:: DATA RECORDS ::
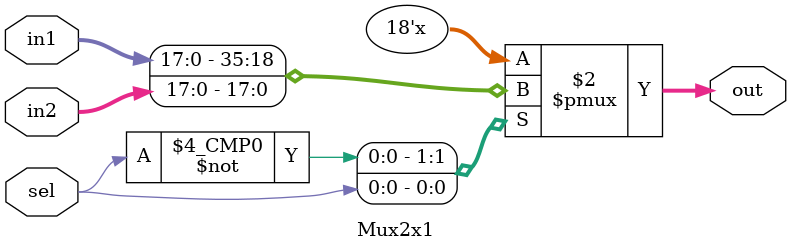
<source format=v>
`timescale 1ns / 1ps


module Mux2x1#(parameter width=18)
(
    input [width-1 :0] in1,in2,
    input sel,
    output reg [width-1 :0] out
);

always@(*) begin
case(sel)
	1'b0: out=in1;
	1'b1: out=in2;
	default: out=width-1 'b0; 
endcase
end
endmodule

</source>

:: YOUR OBJECTIVE ::
For the word "width", count how many lines of the entries contain it; give the number and nothing more.

:: RESPONSE ::
4